━━━━━ SOURCE MATERIAL

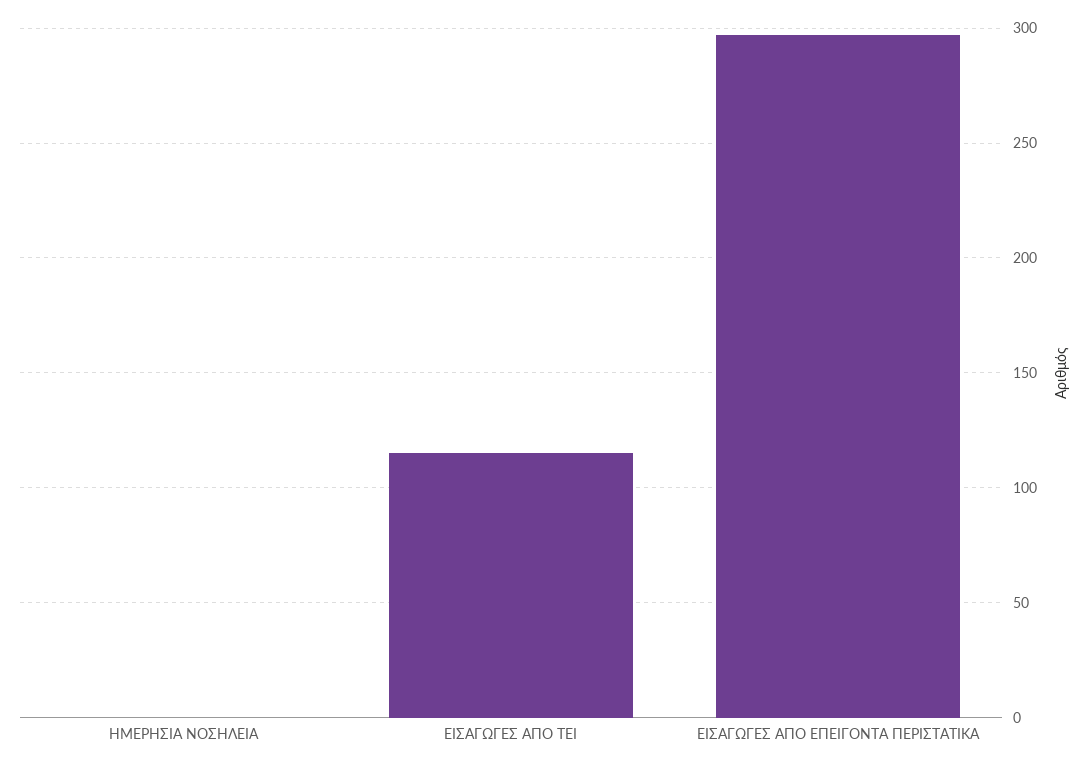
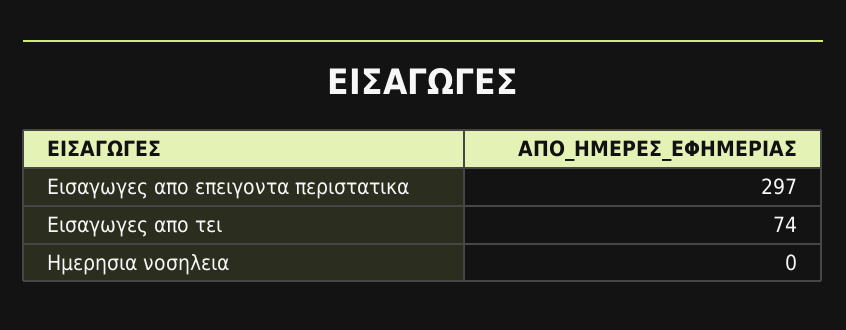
  {
    "ΗΜΕΡΗΣΙΑ ΝΟΣΗΛΕΙΑ": 0,
-   "ΕΙΣΑΓΩΓΕΣ ΑΠΟ ΤΕΙ": 115,
+   "ΕΙΣΑΓΩΓΕΣ ΑΠΟ ΤΕΙ": 74,
    "ΕΙΣΑΓΩΓΕΣ ΑΠΟ ΕΠΕΙΓΟΝΤΑ ΠΕΡΙΣΤΑΤΙΚΑ": 297
  }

━━━━━━━━━━

» **WHAT YOU ARE ASKED TO DO**
Would you copy every entry exactly as it stands, leaving out the pictures?

» **ANSWER SPACE**
  {
    "ΗΜΕΡΗΣΙΑ ΝΟΣΗΛΕΙΑ": 0,
-   "ΕΙΣΑΓΩΓΕΣ ΑΠΟ ΤΕΙ": 115,
+   "ΕΙΣΑΓΩΓΕΣ ΑΠΟ ΤΕΙ": 74,
    "ΕΙΣΑΓΩΓΕΣ ΑΠΟ ΕΠΕΙΓΟΝΤΑ ΠΕΡΙΣΤΑΤΙΚΑ": 297
  }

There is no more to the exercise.